====== Dataset extract

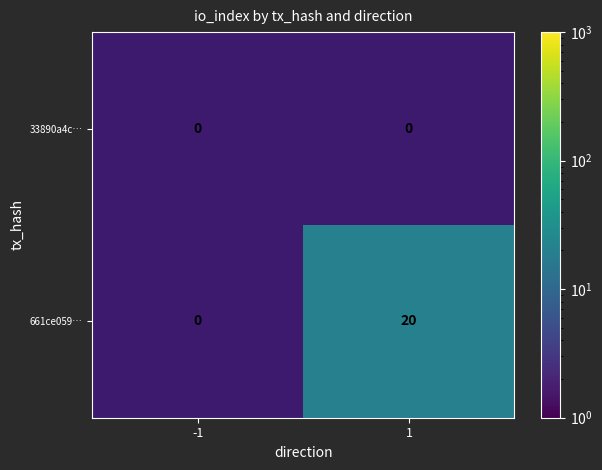

True or false: 661ce059… has a value of 20 at 1.

True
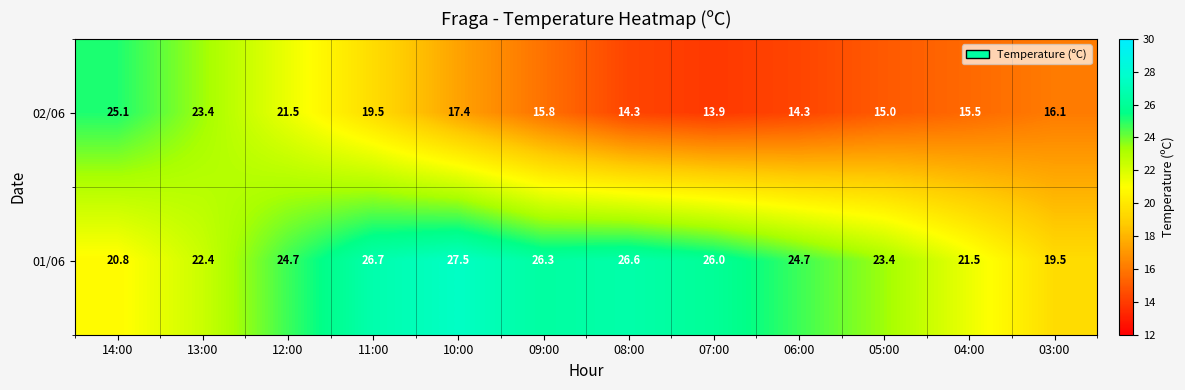

What is the greatest value displayed?

27.5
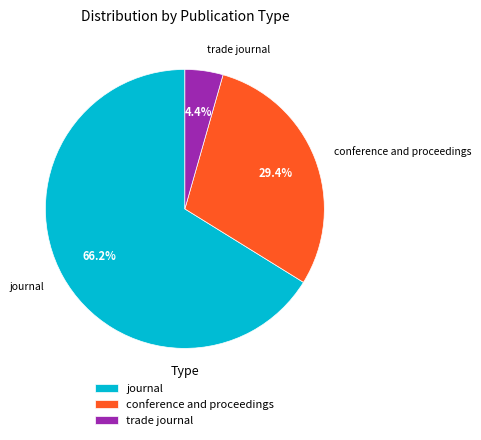

Does journal represent more than half of the total?

Yes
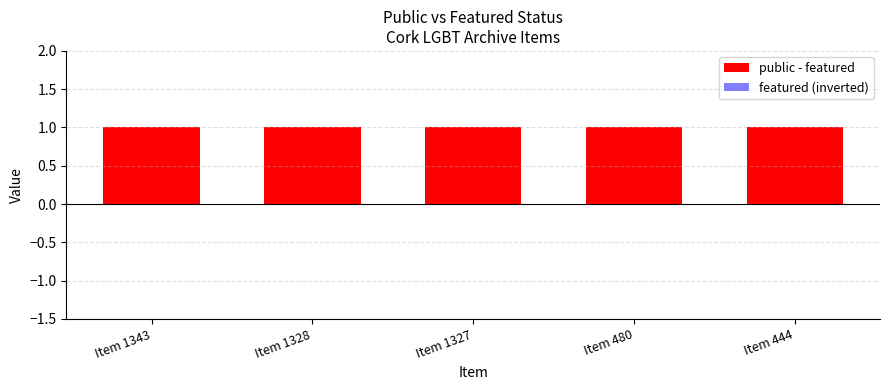

What is the sum of all public - featured values?

5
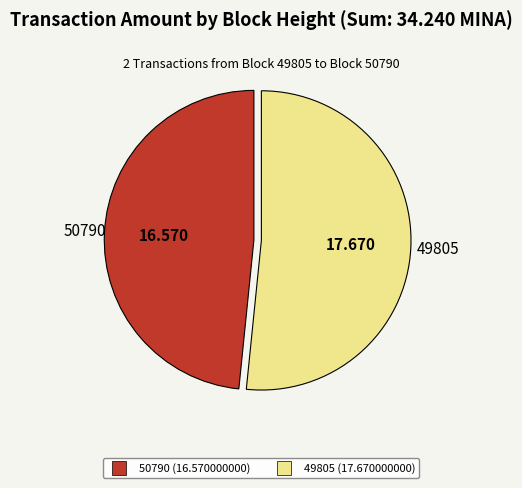

Which category has the smallest portion of the pie?

50790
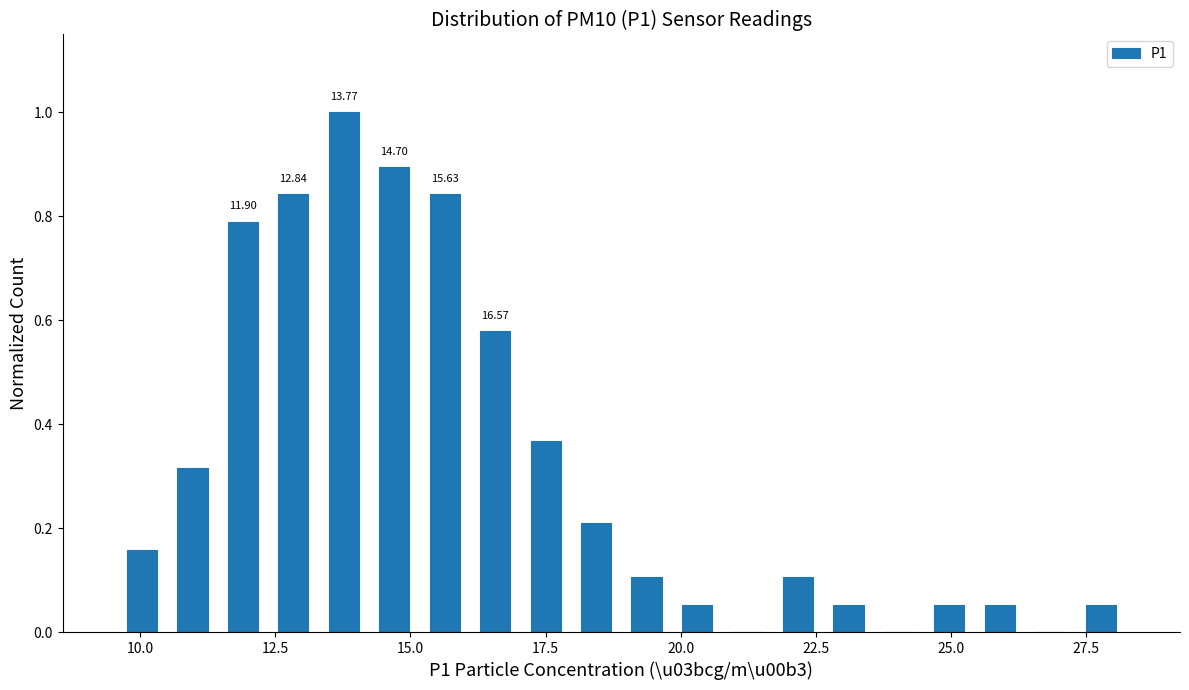

Around what value on the x-axis is the tallest bar? Give the approximate position of its centre, as read against the axis.

14.0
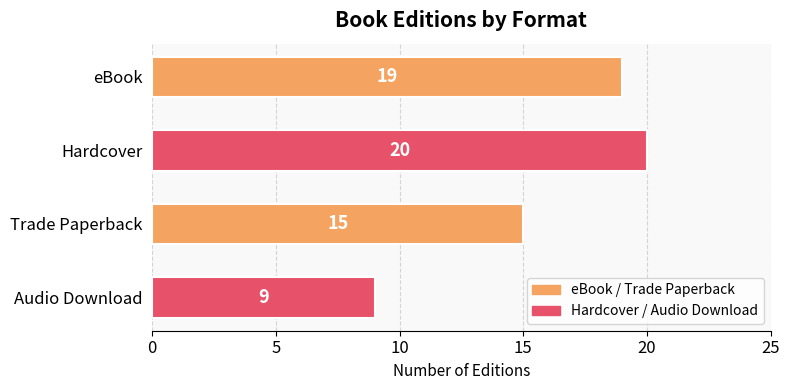

How many bars are there in total?

4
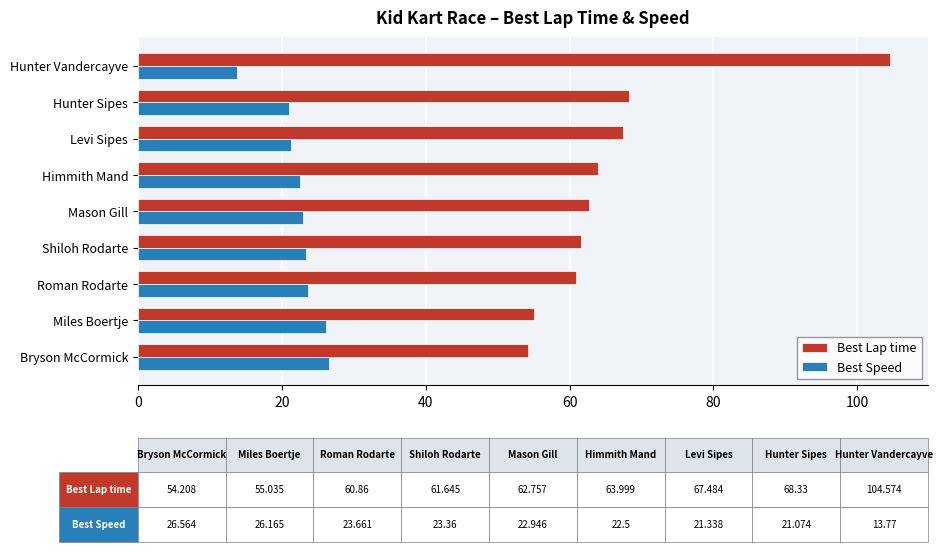

Is it true that Best Lap time equals 54.2 at Bryson McCormick?

True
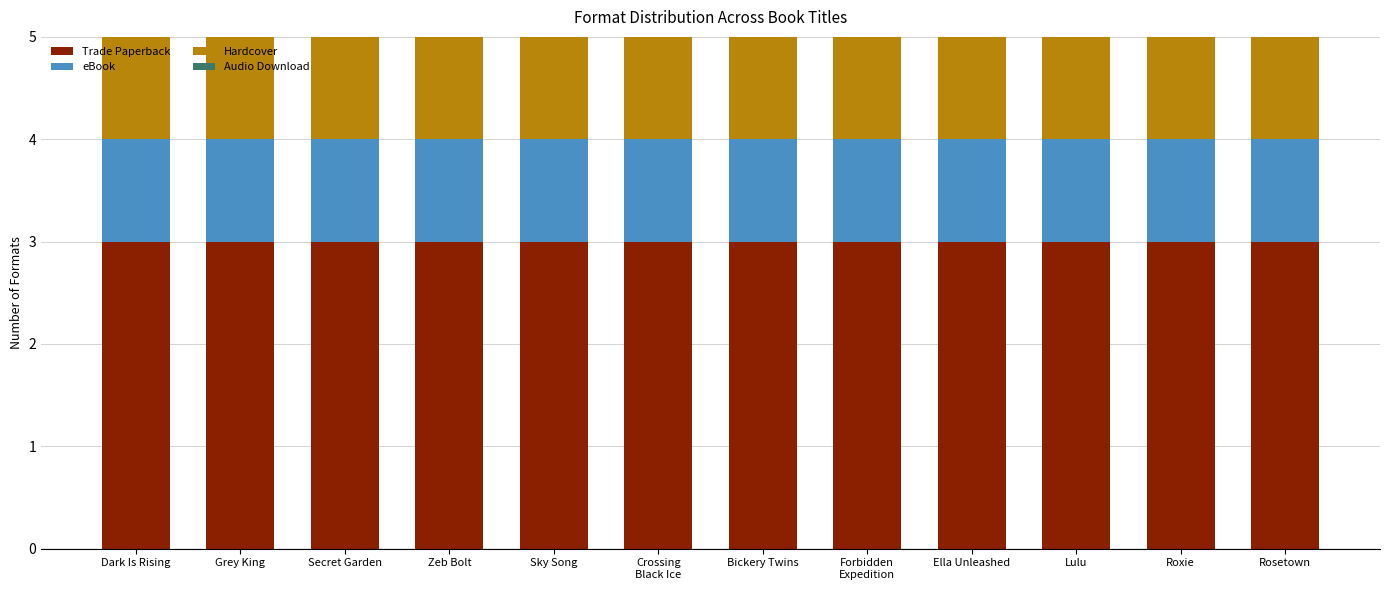

The value of Hardcover at Sky Song is 2. True or false?

False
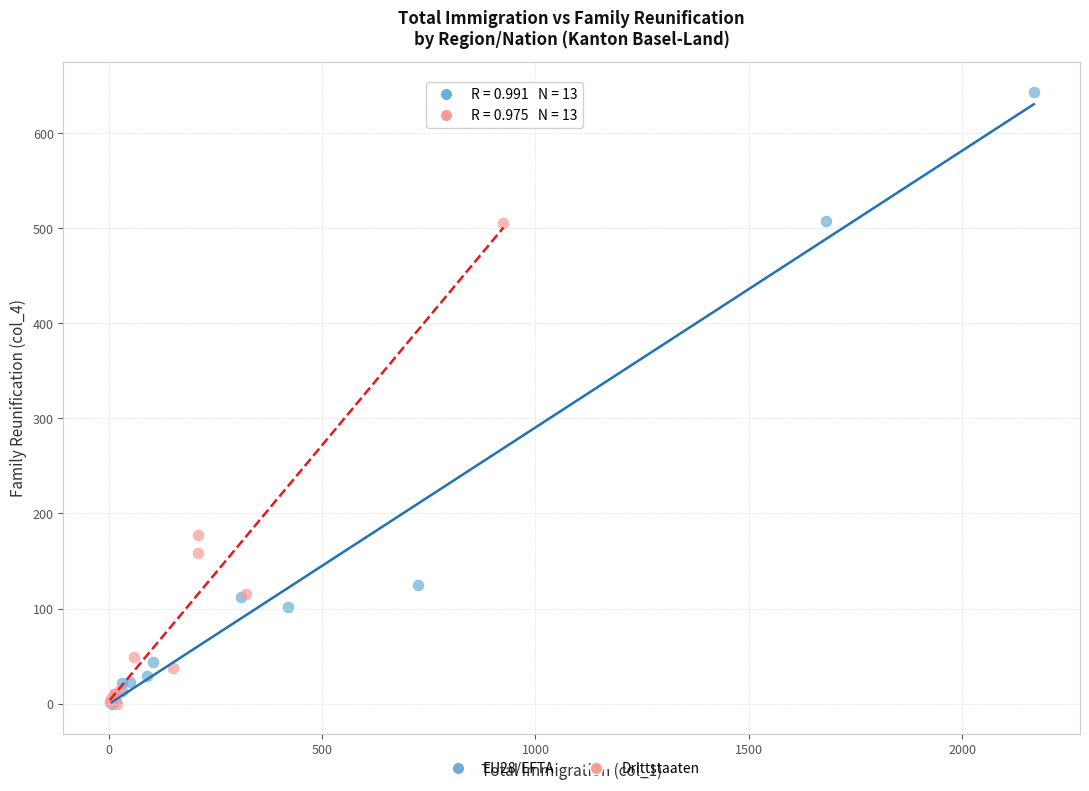

Which series reaches the maximum Y coordinate?

EU28/EFTA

============

:: Brief ::
Return all of the records above word for word, keeping every line in its original order. Leave the pictures out.

:: Answer to this exercise ::
True or false: 661ce059… has a value of 20 at 1.

True

What is the greatest value displayed?

27.5

Does journal represent more than half of the total?

Yes

What is the sum of all public - featured values?

5

Which category has the smallest portion of the pie?

50790

Around what value on the x-axis is the tallest bar? Give the approximate position of its centre, as read against the axis.

14.0

How many bars are there in total?

4

Is it true that Best Lap time equals 54.2 at Bryson McCormick?

True

The value of Hardcover at Sky Song is 2. True or false?

False

Which series reaches the maximum Y coordinate?

EU28/EFTA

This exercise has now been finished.